De Italiaanse crisis van 2018 heeft niets te maken met 2011-2012

In eerste instantie, omdat de Italiaanse politieke crisis van de voorbije dagen plaatsvindt op een moment dat de wereldeconomie het beter doet dan tijdens die turbulente periode. Destijds hadden de meeste westerse economieën nog te lijden onder de naweeën van de schok van de financiële crisis van 2008.

Vandaag is de macro-economische situatie niet dezelfde: de groei is terug op het appel, Spanje en Portugal hebben hun begrotingstekort gevoelig verminderd en hun overheidsschuld kent eveneens een daling. De markten zijn vandaag vooral zenuwachtig, omdat de twee volkspartijen die als overwinnaars uit de Italiaanse verkiezingen gekomen zijn, uit de euro willen stappen.
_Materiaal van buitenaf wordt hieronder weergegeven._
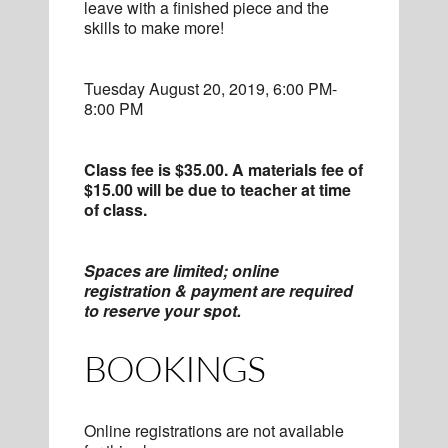
leave with a finished piece and the
skills to make more!
Tuesday August 20, 2019, 6:00 PM-
8:00 PM
Class fee is $35.00. A materials fee of
$15.00 will be due to teacher at time
of class.
Spaces are limited; online
registration & payment are required
to reserve your spot.
BOOKINGS
Online registrations are not available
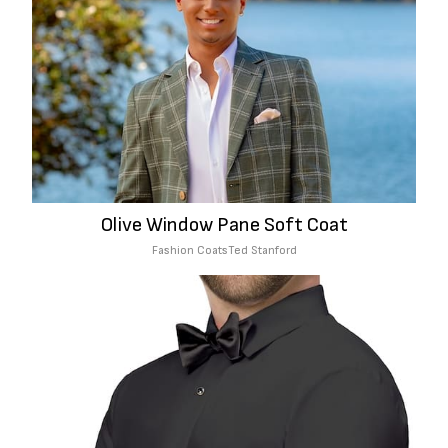
Olive Window Pane Soft Coat
Fashion Coats
Ted Stanford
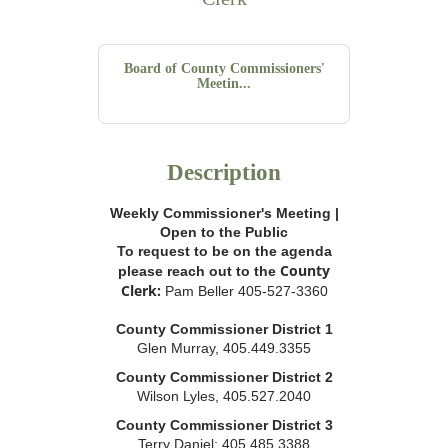
Board of County Commissioners'
Meetin...
Description
Weekly Commissioner's Meeting |
Open to the Public
To request to be on the agenda
County
please reach out to the
Clerk:
Pam Beller 405-527-3360
County Commissioner District 1
Glen Murray, 405.449.3355
County Commissioner District 2
Wilson Lyles, 405.527.2040
County Commissioner District 3
Terry Daniel; 405.485.3388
De vraag die de beleggers bezighoudt, is of deze anti-Europese strekking andere landen van Zuid-Europa zou kunnen inspireren. De economen blijven vol vertrouwen wat de stevige economische fundamenten van Spanje en Portugal betreft. Men moet enkel wachten tot de financiële markten er eveneens van overtuigd zijn.

Bovendien zou de onverwachte vorming van een nieuwe Italiaanse regering op 31 mei, met de benoeming van een pro-Europese Minister van Financiën, een element kunnen zijn dat de financiële markten geruststelt. Wordt vervolgd.